Solicitors told to brace for “radical” rise in compensation fund costs


Philip: Interventions unprecedented

Solicitors were yesterday warned to brace for a “radical” increase in their contributions to the SRA Compensation Fund following the interventions into Axiom Ince, Metamorph and Kingly.

Paul Philip, chief executive of the Solicitors Regulation Authority (SRA), said they were the largest interventions in the profession’s history and left the regulator considering whether the current client protection arrangements were fit for the future.

Kingly, with 16 offices, was shut down in 2020, followed by nine-firm consolidator Metamorph in late 2022 and early 2023, and most recently Axiom Ince, with its chief executive admitting that £64m was missing from client account.

The compensation fund is a discretionary fund of last resort that can pay out up to £2m where a solicitor has stolen or not accounted for client money – and it is not covered by the firm’s professional indemnity insurance – or did not have insurance in place.

The SRA said in April that the fund had already made £1.4m in emergency payments to clients of Metamorph.

As part of their practising fees every October, law firms currently pay £660 towards the fund, plus £30 per solicitor.

Briefing the media, Mr Philip said it was too early to say how much of the £64m would fall on the fund – some will be covered by Axiom Ince’s insurance, for example, while SRA rules prevent corporate clients from claiming – but it was likely to exceed the £18m currently held in reserves.

It also raised a cash flow issue for the fund as it could take years to recoup money, such as through subrogated claims against the insurers.

He said that “based on what we know, the cost [of the fund] is going up quite radically”.

The SRA board is still considering whether it can wait until next year’s autumn renewal to collect the increased contributions or instead have to make an unprecedented mid-year call on the profession to bolster the reserves.

An alternative would be to invoke a statutory cap of £5m on all claims arising out of Axiom Ince, but while this would be good for the profession financially, Mr Philip cautioned that it risked damaging solicitors’ reputation.

“It could mean that an awful lot of people would lose an awful lot of money and actually we believe that a key part of our purpose is to drive confidence and trust in the profession.
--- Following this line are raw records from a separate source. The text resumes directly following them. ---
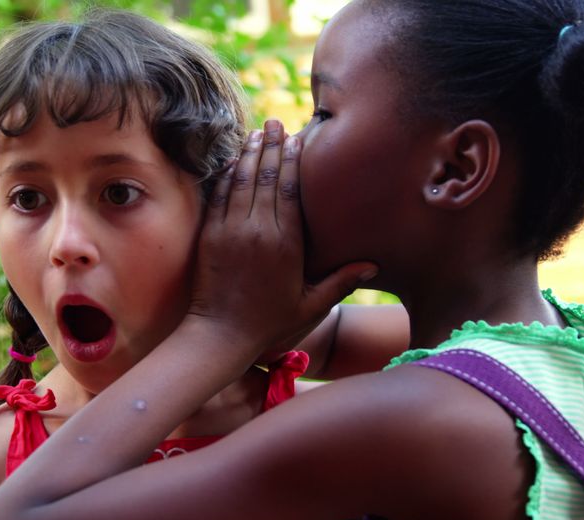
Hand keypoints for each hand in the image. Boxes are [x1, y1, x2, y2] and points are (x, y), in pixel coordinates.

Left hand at [189, 119, 376, 356]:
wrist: (221, 333)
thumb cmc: (269, 322)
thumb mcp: (311, 304)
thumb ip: (341, 282)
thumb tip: (373, 266)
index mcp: (285, 242)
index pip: (289, 189)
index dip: (292, 160)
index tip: (296, 139)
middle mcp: (258, 230)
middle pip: (265, 176)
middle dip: (271, 146)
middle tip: (276, 122)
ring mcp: (230, 230)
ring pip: (240, 180)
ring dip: (248, 153)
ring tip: (257, 132)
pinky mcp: (210, 235)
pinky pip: (219, 195)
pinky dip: (226, 174)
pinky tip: (232, 159)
We don’t see how that possibly could.”

The fund’s reserve level is set at £27m but the costs of interventions and SRA staff time come out of that and Mr Philip said £9m had recently been paid over. Plus the administrative costs of the Axiom Ince intervention alone are £10-15m.

He added that the SRA had deliberately reduced the reserves from around £56m five years ago after an expected flood of claims arising from fraudulent investment schemes failed to materialise because insurance ended up covering them.
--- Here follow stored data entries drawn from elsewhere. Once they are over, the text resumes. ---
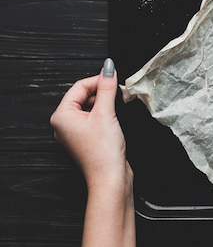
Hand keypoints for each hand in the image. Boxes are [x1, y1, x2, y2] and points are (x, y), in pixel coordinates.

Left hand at [51, 58, 134, 246]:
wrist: (110, 178)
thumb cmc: (103, 152)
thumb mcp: (106, 113)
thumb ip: (107, 87)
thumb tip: (108, 68)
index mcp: (61, 116)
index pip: (79, 87)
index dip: (98, 79)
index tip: (114, 76)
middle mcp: (63, 124)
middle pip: (82, 96)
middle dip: (101, 91)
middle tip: (117, 90)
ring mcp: (74, 133)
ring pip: (89, 107)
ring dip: (104, 103)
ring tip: (117, 106)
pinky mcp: (85, 139)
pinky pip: (93, 119)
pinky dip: (104, 114)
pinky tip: (114, 119)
Hitherto, the compensation fund has mainly been there for clients of small firms but these three interventions showed that “the game has changed”, the regulator went on.
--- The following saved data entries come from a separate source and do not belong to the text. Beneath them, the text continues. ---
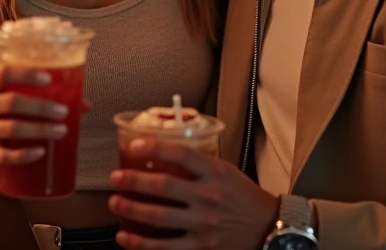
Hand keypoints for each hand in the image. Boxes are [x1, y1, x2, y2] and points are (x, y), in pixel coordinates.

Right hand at [0, 64, 69, 167]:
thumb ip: (34, 96)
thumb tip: (83, 103)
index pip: (4, 72)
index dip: (27, 73)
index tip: (48, 78)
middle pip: (12, 102)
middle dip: (41, 107)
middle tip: (63, 111)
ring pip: (12, 128)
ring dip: (39, 129)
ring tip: (60, 131)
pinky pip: (5, 155)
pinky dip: (24, 155)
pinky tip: (40, 152)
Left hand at [108, 139, 278, 249]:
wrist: (269, 229)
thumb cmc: (244, 197)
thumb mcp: (226, 172)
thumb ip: (199, 165)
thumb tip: (162, 154)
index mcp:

“[They] are wholly unprecedented and present a risk to reputation of the profession and the trust and confidence in the profession, and a risk to the viability of the compensation fund, so much so that we think we will need to do quite a large piece of policy work to consider whether or not we’ve got the balance right between consumer protection and the cost to the profession.”

Mr Philip said a further concern was the risk of another major intervention.

“If we have another really big claim in five months’ time, that makes it a bigger deal. This size of interventions means the regulatory framework needs a root-and-branch review.”

He insisted that the SRA was not, as some critics have suggested, ‘asleep at the wheel’ when Axiom DWFM first bought Ince and then Plexus Law out of administration in short order, both firms far larger than it was.

“We did everything we were supposed to do within the regulatory framework,” he said.

He noted how, when he joined the SRA a decade ago, it was being criticised for stepping in too quickly when there were concerns about firms’ financial stability.

Recent events have led the SRA to ask what else it could do with consolidator firms like the three under the spotlight, that have grown rapidly through acquisition.

The SRA could target them with inspections, Mr Philip said, “but we’re not external auditors and we scratch our head about what level of comfort we could give ourselves”.

Such a move might also require a significant expansion in staff and skill base, which ultimately would be loaded onto practicing fees.

He added that, in the year to 30 June, the SRA had recorded 114 mergers and acquisitions. “If we were to take more proactive before-the-event action [to check them], it would be a tonne of work,” he said, again increasing the cost of the regulation.